ATM skimming in Pakistan appears to be on a rise, with one bank confirming that over Rs10 million had been stolen from 559 of its accounts
by TR Pakistan

As many as 350 auto-teller machine (ATM) cards were seized on Sunday when Karachi police arrested four Chinese nationals suspected of ATM skimming fraud.

Police say the men were suspected of installing skimmers on ATM machines. These are devices can read data of magnetic strips and are installed over ATM card slots.

Police said the group appeared to be a part of an organised gang which employed young Chinese men for skimming frauds. The incident takes the toll of Chinese men arrested this week in relation to ATM skimming frauds in Karachi to six. Earlier in the week, two Chinese men were arrested for allegedly planting a skimming device at a Habib Bank Ltd ATM in Zainab Market while another was arrested in Bahadurabad.

Read more: Is the Future of Money Digital?

ATM skimming in Pakistan appears to be on a rise with the first case surfacing in 2016. Banking data was captured off debit and credit cards with the use of skimming devices. Various incidents of skimming has been reported in Rawalpindi and Azad Jammu and Kashmir, with one bank confirming in December 2017 that over Rs10 million had been stolen from 559 of its accounts.

What is ATM skimming?

Hacking through skimming devices is a global phenomenon and not limited to Pakistan alone. It involves strategically installing cameras or other imaging devices to ATMs to capture PIN numbers. Once captured, the electronic data is put onto a fraudulent card and the captured PIN is used to withdraw money from accounts.
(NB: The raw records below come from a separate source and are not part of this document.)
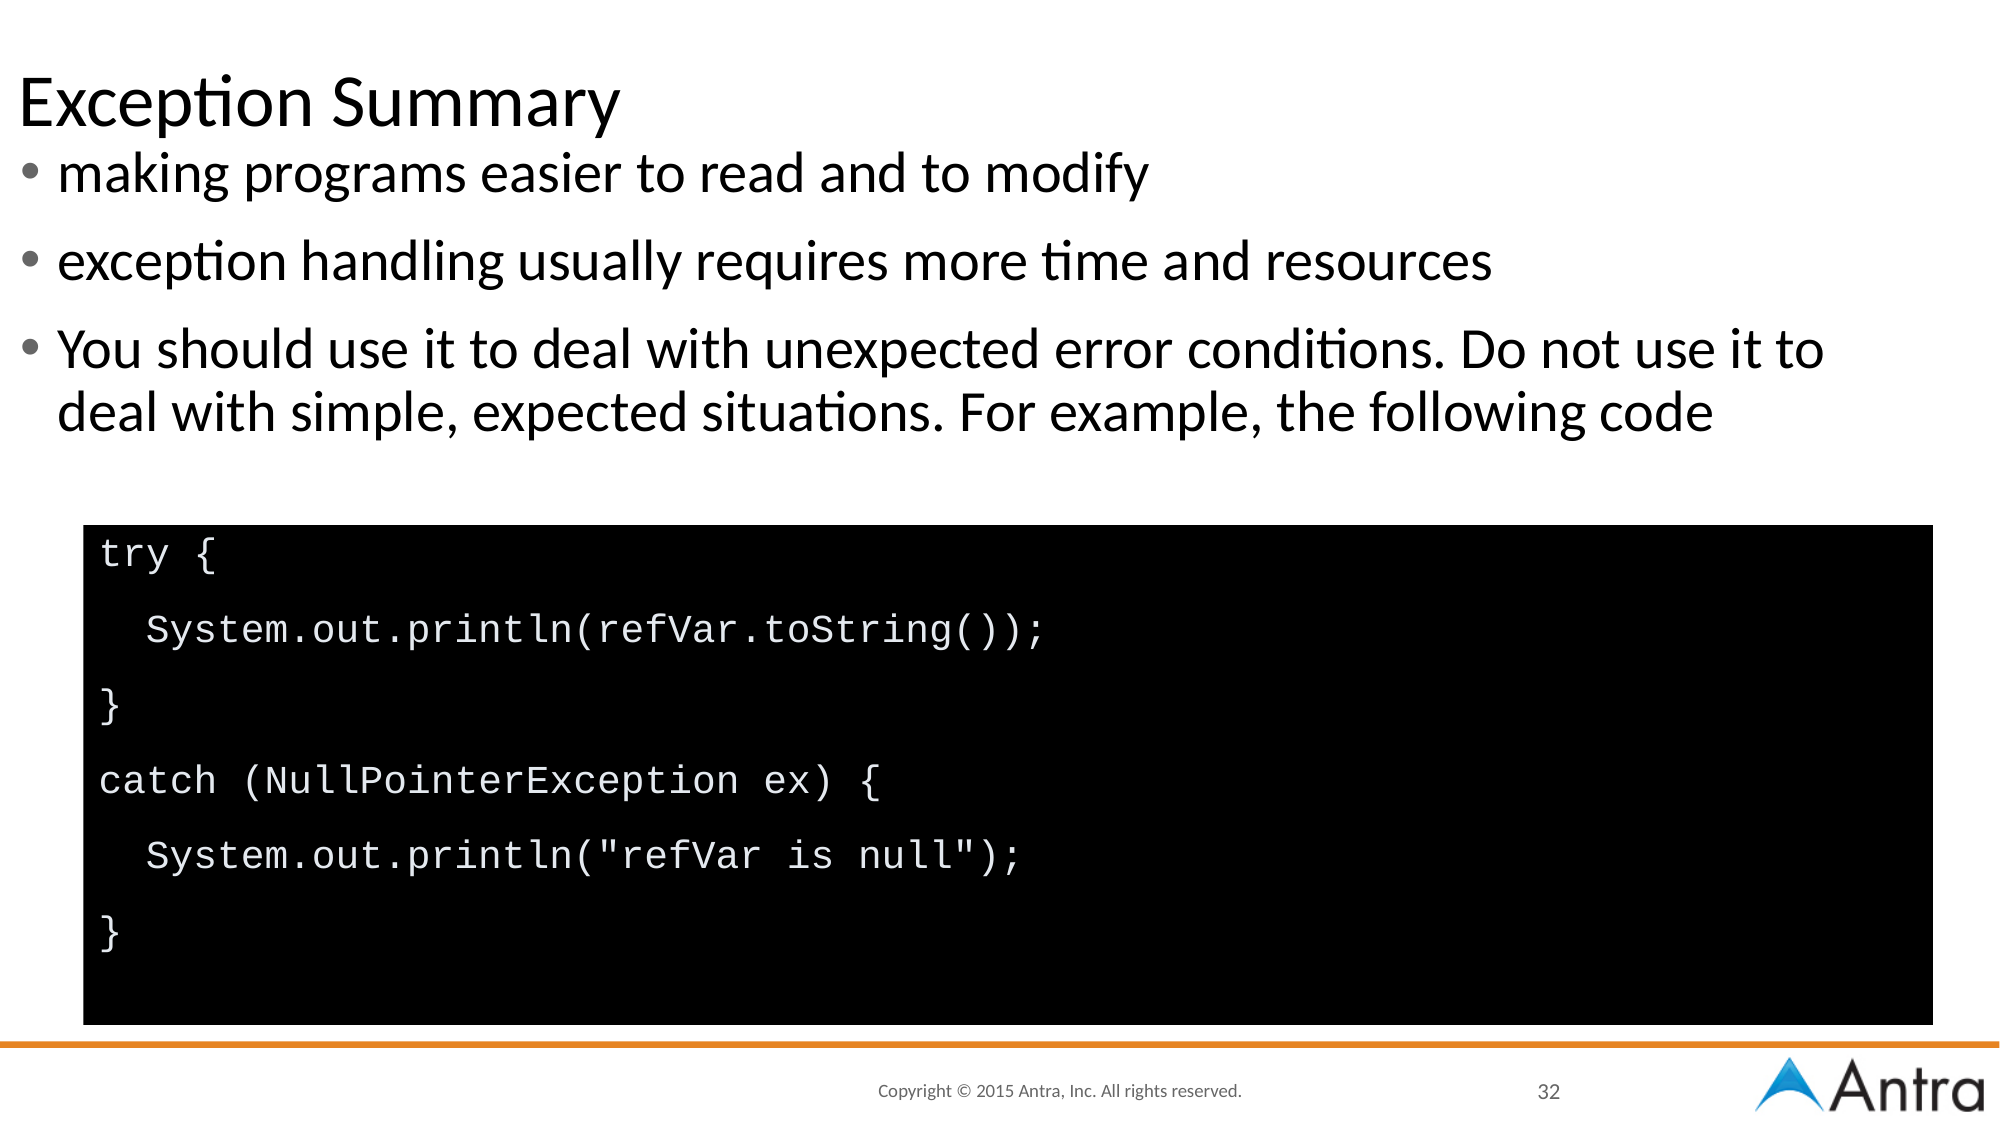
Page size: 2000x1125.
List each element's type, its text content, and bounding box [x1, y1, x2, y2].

slide_number 32 [1498, 1075, 1561, 1106]
list making programs easier to read and to modify exception handling usually requires more time and resources You should use it to deal with unexpected error conditions. Do not use it to deal with simple, expected situations. For example, the following code [20, 142, 1913, 975]
title Exception Summary [18, 24, 1913, 141]
picture [1744, 1048, 1994, 1122]
text_box try { System.out.println(refVar.toString()); } catch (NullPointerException ex) { System.out.println("refVar is null"); } [83, 525, 1933, 1025]
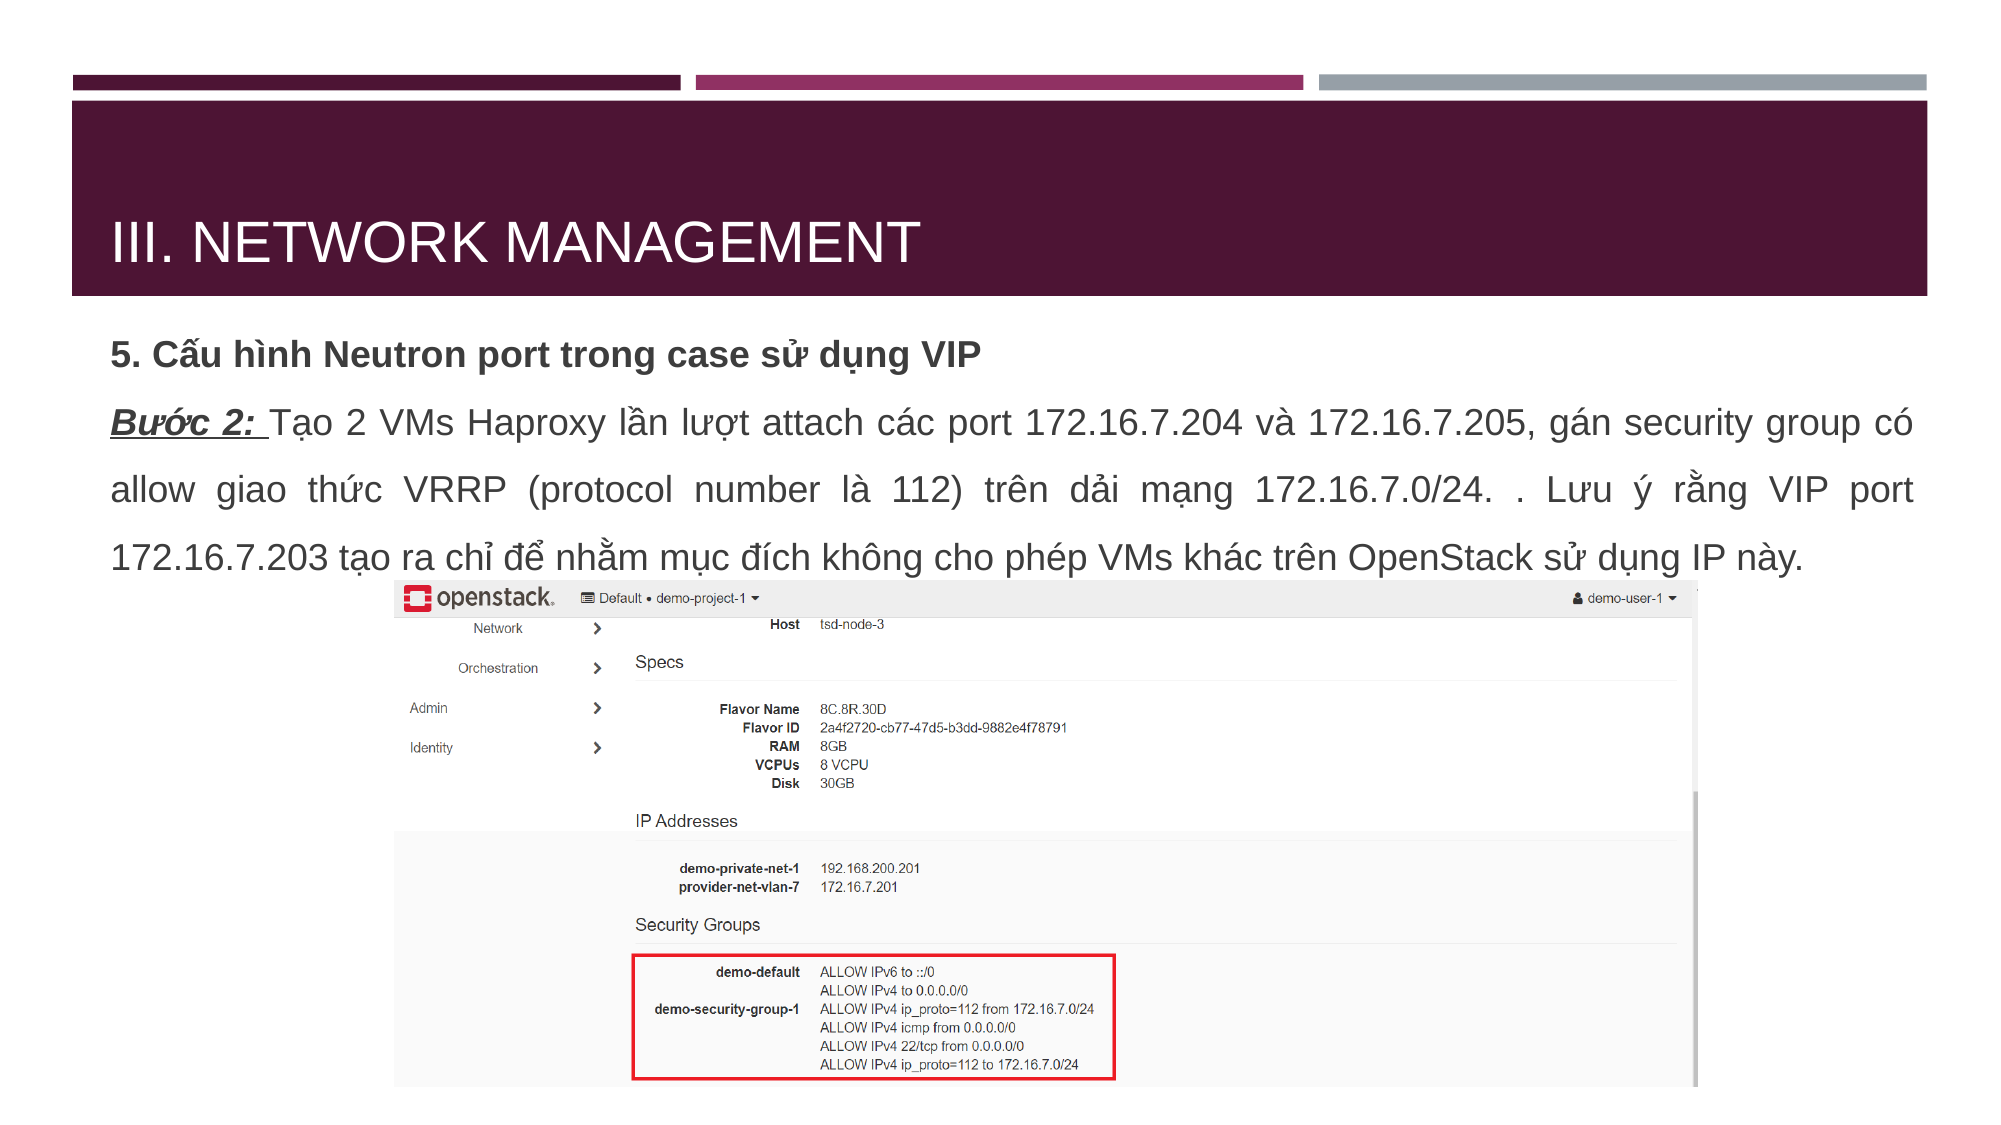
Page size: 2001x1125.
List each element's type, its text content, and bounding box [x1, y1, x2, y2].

picture [394, 579, 1699, 1087]
list 5. Cấu hình Neutron port trong case sử dụng VIP Bước 2: Tạo 2 VMs Haproxy lần lượt attach các port 172.16.7.204 và 172.16.7.205, gán security group có allow giao thức VRRP (protocol number là 112) trên dải mạng 172.16.7.0/24. . Lưu ý rằng VIP port 172.16.7.203 tạo ra chỉ để nhằm mục đích không cho phép VMs khác trên OpenStack sử dụng IP này. [95, 299, 1930, 1123]
title III. NETWORK MANAGEMENT [95, 115, 1905, 282]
The device is designed to look like a standard part of the terminal. A skimmer plate can be placed over the top of the existing keyboard as a method of PIN capturing. Skimming devices are normally attached to ATMs during quiet periods, for example early in the morning or late evening. Successful skimming requires both a card skimmer (card reader) and camera (PIN capturing device) to be fitted to the ATM in order to steal card data. Criminals may loiter nearby to observe customers and remove equipment after machine use. Downloaded information can be transmitted wirelessly to other devices.